Differences, 4R70w & 4R100?
#1
Differences, 4R70w & 4R100?
I have a 2002 F-150 Supercab 4x4 with the 5.4L and the 7700 package. From reading through some posts I found out that with the 7700 package I got the 4R100 tranny in my truck. I am curious, what is the differences between these 2 trannys? Did I get a better tranny?
Last edited by hessticle; 10-09-2003 at 10:14 AM.
#2
I found out that with the 7700 package I got the 4R100 tranny in my truck.
As for the differences? Size for one. The 4R100 is a much larger transmission physically. The 4R70 is also rated for 700 lb/ft of torque (70 x 10) whereas the 4R100 is rated for 1000 lb/ft of torque (100 x 10).
The 4R100 is a much stronger transmission. There are a ton of variations on the 4R100 (depending on whether it is in a regular F150, a Lightning, a diesel, or whether it has a power take off just to list a few).
The 4R70 can be built pretty strong, but the stock unit leaves a lot of room for improvement. The same can be said for the 4R100, but it starts out a lot stronger and can be built up further.
-Don
#3
Originally posted by sirket
This is doubtful. Most F150's, including most of the newer 7700's got the 4R70 transmission. Check the transmission code on the door sticker on your truck. The letter under "TR" indicates which transmission you got. A "U" is the 4R70, an "E" is the 4R100. The only F150's that really got the 4R100 are low emissions versions sold in states like California. The 4R70 is not low emissions certified.
This is doubtful. Most F150's, including most of the newer 7700's got the 4R70 transmission. Check the transmission code on the door sticker on your truck. The letter under "TR" indicates which transmission you got. A "U" is the 4R70, an "E" is the 4R100. The only F150's that really got the 4R100 are low emissions versions sold in states like California. The 4R70 is not low emissions certified.
Originally posted by sirket
The 4R70 can be built pretty strong, but the stock unit leaves a lot of room for improvement. The same can be said for the 4R100, but it starts out a lot stronger and can be built up further.
The 4R70 can be built pretty strong, but the stock unit leaves a lot of room for improvement. The same can be said for the 4R100, but it starts out a lot stronger and can be built up further.

*Materials provided*
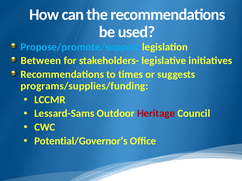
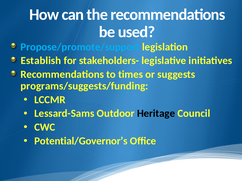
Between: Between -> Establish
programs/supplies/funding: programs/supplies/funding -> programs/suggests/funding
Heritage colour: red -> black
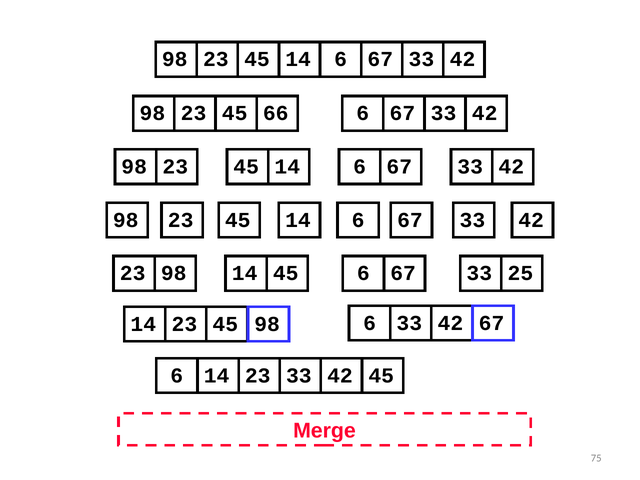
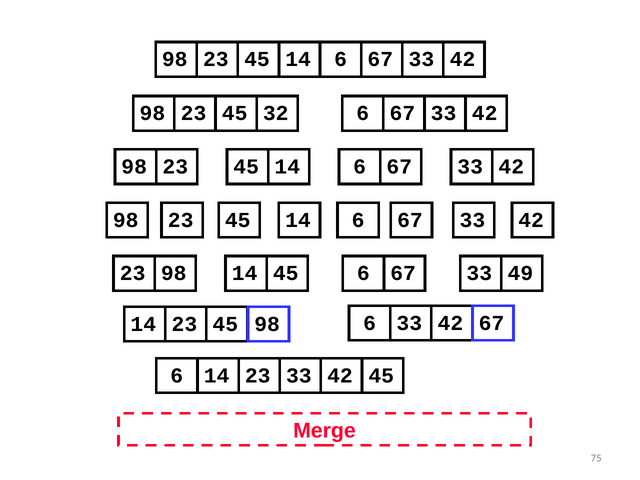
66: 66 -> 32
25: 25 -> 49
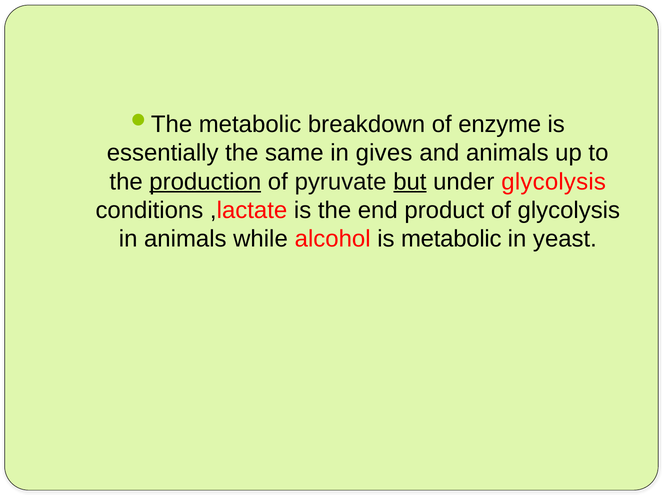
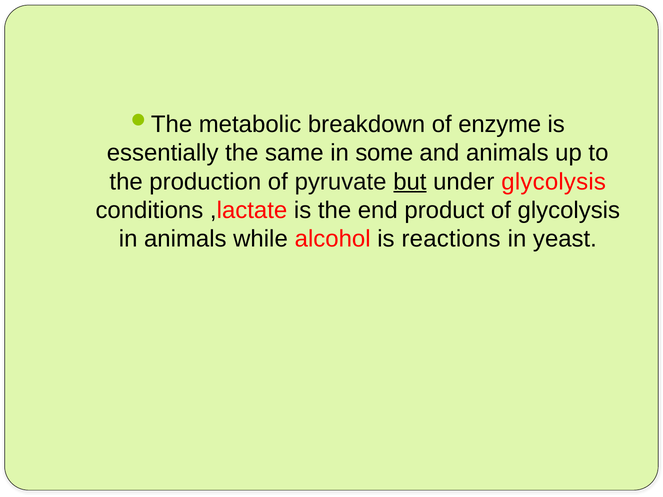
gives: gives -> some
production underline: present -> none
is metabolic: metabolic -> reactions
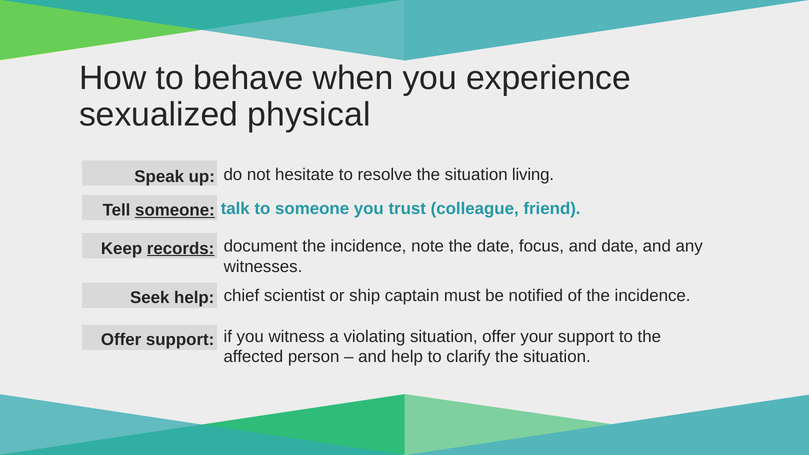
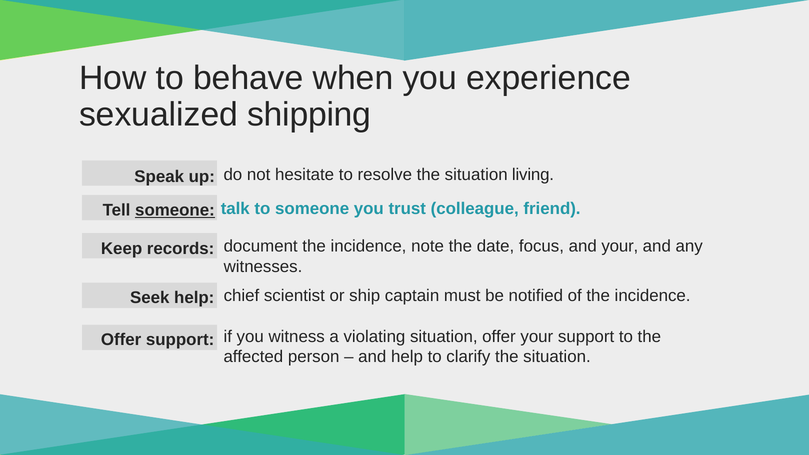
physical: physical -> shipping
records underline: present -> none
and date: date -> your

*What you will do*
- A) Print the stretch of the transmission thread from "I have a 2002" through "(100 x 10).", copied word for word.
- B) Render the stretch of the records from the line containing "physical: physical -> shipping" through their last line as a numbered list, leaving out any blank lines.

*Expected responses*
- A)
I have a 2002 F-150 Supercab 4x4 with the 5.4L and the 7700 package. From reading through some posts I found out that with the 7700 package I got the 4R100 tranny in my truck. I am curious, what is the differences between these 2 trannys? Did I get a better tranny?
Last edited by hessticle; 10-09-2003 at 10:14 AM.
#2
I found out that with the 7700 package I got the 4R100 tranny in my truck.
As for the differences? Size for one. The 4R100 is a much larger transmission physically. The 4R70 is also rated for 700 lb/ft of torque (70 x 10) whereas the 4R100 is rated for 1000 lb/ft of torque (100 x 10).

- B)
1. physical: physical -> shipping
2. records underline: present -> none
3. and date: date -> your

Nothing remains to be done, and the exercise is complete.